Still, the government looks more likely to support infrastructure and property investment than to curb them, Macquarie Group Ltd. analysts led by Jiong Shao in Hong Kong said in a report Aug. 19. Investment in infrastructure will expand 20 percent this year, creating demand for another 135 million tons of steel, according to Jiang Yujiao, an analyst at Citic Securities Co. in Shanghai.
Concrete reinforced with rebar will be used in almost every bridge, station and rail tie along 23,000 kilometers (14,000 miles) of track being built by the end of 2015 to meet the government’s expansion target, according to Wu Wenzhang, head of research at Shanghai Steelhome Information Technology Co.
Inventories of rebar held by traders in China dropped to 6.59 million tons in the week through Aug. 30, from 10.18 million tons in March, according to Shanghai Steelhome.
Steel prices have also strengthened in other regions. Rebar in the 28-nation European Union advanced 6.5 percent to 492.50 euros ($650) a ton since the start of July, data from Metal Bulletin show. U.S. prices for hot-rolled coil, used in construction and cars, jumped 15 percent since the end of May, according to Steel Index Ltd.
Global steel prices may increase 4 percent on average in 2014, following two consecutive annual drops, according to MEPS (International) Ltd., the Sheffield, England-based industry consultant.
Shares of Hebei Iron & Steel advanced 9.3 percent since the end of July, paring this year’s decline to 25 percent. The Shijiazhuang, Hebei-based company will report earnings per share of 0.018 yuan in 2013, compared with 0.01 yuan in 2012, the mean of four analyst estimates shows.
Wuhan Iron & Steel Co., the second-largest China-listed mill, gained 4.9 percent last month and four of the six analysts tracked by Bloomberg recommend buying the shares. The Wuhan, Hubei-based company will report net income of 777.5 million yuan this year, from 210 million yuan in 2012, according to the mean of five analyst estimates compiled by Bloomberg.
An official purchasing managers’ index for China rose to a 16-month high of 51.0 in August, the government said Sept. 1. Readings above 50 signal expansion. The economy will grow 7.5 percent this year and 7.45 percent in 2014, according to the median of economist estimates compiled by Bloomberg.

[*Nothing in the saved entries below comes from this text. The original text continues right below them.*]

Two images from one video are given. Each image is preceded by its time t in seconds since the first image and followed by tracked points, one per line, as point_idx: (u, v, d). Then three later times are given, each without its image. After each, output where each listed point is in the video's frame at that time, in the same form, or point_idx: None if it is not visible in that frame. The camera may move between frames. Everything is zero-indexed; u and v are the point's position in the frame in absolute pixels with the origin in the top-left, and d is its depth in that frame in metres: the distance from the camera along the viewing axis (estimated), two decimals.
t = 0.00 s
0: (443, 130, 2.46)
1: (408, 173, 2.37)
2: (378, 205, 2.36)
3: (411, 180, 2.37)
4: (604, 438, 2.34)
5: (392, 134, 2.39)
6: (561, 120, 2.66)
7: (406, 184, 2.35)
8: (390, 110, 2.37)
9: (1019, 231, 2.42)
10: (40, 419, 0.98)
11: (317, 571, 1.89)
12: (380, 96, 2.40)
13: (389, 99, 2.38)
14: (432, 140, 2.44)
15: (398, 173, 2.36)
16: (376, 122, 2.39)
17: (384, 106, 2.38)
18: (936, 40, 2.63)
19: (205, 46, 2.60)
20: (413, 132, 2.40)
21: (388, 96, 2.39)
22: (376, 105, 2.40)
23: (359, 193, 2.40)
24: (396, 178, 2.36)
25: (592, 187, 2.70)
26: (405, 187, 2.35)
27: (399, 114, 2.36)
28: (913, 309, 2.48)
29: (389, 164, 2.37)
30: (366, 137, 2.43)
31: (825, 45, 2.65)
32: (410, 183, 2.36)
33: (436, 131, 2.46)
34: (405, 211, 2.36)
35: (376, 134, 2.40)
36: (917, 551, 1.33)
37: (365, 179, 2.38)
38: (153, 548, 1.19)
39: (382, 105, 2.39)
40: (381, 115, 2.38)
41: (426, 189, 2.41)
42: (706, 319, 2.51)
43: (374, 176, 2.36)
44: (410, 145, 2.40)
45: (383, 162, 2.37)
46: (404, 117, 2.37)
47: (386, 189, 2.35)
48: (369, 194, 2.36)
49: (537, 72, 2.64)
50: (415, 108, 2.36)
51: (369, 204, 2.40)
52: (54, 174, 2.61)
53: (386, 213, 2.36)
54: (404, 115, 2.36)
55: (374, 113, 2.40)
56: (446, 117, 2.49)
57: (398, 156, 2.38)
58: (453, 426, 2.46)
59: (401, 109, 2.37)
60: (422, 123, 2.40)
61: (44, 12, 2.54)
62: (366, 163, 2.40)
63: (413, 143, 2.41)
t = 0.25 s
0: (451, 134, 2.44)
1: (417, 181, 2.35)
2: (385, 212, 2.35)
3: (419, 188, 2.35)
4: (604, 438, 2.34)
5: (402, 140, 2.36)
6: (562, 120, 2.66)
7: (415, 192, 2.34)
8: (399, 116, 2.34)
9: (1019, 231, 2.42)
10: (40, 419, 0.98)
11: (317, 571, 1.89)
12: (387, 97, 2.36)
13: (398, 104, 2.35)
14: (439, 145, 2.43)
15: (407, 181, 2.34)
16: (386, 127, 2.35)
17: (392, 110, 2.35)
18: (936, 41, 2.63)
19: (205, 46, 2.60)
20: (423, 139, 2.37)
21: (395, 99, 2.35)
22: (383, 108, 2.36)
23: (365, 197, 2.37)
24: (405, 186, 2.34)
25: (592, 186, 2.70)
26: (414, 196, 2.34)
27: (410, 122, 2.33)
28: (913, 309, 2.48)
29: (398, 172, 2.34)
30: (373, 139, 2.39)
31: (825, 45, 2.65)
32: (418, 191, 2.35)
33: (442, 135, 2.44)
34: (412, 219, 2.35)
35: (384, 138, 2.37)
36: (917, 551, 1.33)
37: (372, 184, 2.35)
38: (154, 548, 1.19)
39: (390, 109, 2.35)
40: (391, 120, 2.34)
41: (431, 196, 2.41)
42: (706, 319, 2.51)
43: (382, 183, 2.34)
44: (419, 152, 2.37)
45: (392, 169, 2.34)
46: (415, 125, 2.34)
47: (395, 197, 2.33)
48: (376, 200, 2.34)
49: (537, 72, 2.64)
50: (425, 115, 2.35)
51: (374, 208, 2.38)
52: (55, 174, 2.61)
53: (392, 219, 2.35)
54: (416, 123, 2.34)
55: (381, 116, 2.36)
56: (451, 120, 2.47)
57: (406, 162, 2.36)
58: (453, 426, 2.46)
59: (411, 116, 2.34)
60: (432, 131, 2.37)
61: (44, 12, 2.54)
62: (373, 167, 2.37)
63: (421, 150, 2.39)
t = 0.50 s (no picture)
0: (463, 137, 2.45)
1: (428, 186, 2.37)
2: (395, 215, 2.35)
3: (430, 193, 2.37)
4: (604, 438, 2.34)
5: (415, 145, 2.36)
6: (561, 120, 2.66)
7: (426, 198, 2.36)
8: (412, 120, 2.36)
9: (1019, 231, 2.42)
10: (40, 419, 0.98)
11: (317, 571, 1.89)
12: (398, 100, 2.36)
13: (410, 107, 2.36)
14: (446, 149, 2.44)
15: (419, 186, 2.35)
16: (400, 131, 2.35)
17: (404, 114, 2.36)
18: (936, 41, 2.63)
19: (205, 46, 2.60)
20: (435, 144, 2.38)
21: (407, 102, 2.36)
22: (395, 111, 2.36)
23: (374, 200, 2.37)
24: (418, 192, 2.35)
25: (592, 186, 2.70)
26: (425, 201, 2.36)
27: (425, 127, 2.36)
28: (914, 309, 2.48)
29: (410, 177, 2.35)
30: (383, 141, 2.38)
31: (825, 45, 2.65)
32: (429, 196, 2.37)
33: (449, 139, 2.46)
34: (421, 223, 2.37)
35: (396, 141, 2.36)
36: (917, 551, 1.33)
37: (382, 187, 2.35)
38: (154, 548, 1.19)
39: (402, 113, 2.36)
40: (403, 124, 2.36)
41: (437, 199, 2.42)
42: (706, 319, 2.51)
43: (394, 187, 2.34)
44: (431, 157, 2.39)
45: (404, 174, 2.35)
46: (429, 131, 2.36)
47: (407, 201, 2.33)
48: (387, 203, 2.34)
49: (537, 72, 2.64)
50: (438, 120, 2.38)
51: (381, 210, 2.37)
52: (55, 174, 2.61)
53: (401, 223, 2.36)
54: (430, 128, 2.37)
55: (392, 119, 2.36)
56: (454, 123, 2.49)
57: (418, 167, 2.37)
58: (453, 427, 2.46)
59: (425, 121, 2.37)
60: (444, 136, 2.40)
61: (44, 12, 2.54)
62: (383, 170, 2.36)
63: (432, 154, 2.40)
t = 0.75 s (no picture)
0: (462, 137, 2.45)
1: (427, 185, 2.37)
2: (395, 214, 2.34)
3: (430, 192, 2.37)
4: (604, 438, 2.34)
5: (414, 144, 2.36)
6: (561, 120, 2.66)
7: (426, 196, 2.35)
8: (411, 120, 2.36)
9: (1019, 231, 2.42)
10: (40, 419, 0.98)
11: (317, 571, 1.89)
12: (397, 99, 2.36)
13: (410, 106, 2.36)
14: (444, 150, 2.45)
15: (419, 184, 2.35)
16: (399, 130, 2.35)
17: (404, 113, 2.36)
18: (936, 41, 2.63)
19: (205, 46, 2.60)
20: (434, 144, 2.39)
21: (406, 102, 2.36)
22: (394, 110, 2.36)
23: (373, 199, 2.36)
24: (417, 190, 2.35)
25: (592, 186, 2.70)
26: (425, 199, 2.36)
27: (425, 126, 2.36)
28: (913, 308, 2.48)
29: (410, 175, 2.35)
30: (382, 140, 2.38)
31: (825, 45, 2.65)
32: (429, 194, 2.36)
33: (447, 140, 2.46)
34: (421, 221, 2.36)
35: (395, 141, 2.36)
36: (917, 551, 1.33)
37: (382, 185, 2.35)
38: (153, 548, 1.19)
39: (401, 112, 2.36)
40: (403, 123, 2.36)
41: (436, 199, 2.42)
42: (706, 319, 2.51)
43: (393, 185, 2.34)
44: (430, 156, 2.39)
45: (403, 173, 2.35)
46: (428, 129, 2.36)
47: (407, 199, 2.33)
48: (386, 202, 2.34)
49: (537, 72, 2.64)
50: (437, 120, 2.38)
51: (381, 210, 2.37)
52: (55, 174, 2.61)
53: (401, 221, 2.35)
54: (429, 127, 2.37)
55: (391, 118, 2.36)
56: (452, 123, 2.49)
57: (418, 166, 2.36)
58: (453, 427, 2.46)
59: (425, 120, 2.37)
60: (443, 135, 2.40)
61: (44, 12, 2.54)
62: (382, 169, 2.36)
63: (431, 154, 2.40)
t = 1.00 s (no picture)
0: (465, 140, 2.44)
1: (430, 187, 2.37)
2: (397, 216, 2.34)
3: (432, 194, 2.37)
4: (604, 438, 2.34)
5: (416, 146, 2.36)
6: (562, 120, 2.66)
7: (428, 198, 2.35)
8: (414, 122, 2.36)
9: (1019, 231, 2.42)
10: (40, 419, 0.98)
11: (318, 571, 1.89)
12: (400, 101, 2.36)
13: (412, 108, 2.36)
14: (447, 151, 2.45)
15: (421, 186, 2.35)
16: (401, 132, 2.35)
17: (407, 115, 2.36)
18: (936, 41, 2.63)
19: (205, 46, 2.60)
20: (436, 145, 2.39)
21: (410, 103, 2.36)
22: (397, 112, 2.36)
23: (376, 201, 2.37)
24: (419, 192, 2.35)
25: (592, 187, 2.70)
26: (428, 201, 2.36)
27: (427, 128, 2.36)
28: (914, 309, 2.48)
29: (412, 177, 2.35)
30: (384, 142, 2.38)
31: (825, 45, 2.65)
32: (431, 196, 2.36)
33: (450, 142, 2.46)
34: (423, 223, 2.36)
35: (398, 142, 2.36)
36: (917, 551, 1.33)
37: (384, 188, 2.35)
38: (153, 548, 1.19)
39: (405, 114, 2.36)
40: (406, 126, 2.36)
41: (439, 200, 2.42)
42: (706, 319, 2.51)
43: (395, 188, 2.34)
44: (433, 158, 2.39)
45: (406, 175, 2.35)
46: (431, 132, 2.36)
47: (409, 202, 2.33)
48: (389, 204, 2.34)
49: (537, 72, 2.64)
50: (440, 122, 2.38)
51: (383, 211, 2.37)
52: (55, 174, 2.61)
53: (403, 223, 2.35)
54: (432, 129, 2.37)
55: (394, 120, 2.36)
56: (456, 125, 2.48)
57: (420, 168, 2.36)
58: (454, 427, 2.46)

Rates for Capesizes, the biggest iron-ore carriers, more than tripled to $17,854 a day this year, according to data from the London-based Baltic Exchange, the publisher of shipping costs along more than 50 maritime routes. Chinese iron-ore imports rose 17 percent to a record 73.14 million tons in July, customs data show.
Iron ore at China’s Tianjin port, a global benchmark, rose 26 percent to $138.70 a ton since the end of May, according to Steel Index Ltd. Daily crude steel output increased to an averaged 2.15 million tons in the first seven months, from 1.95 million tons a year earlier, according to China International Capital Corp.
“Market sentiment always swings between despair and hope for rebar,” said Kai Ma, a Beijing-based analyst at CICC. “But as long as property and infrastructure keep growing, demand will hold up.”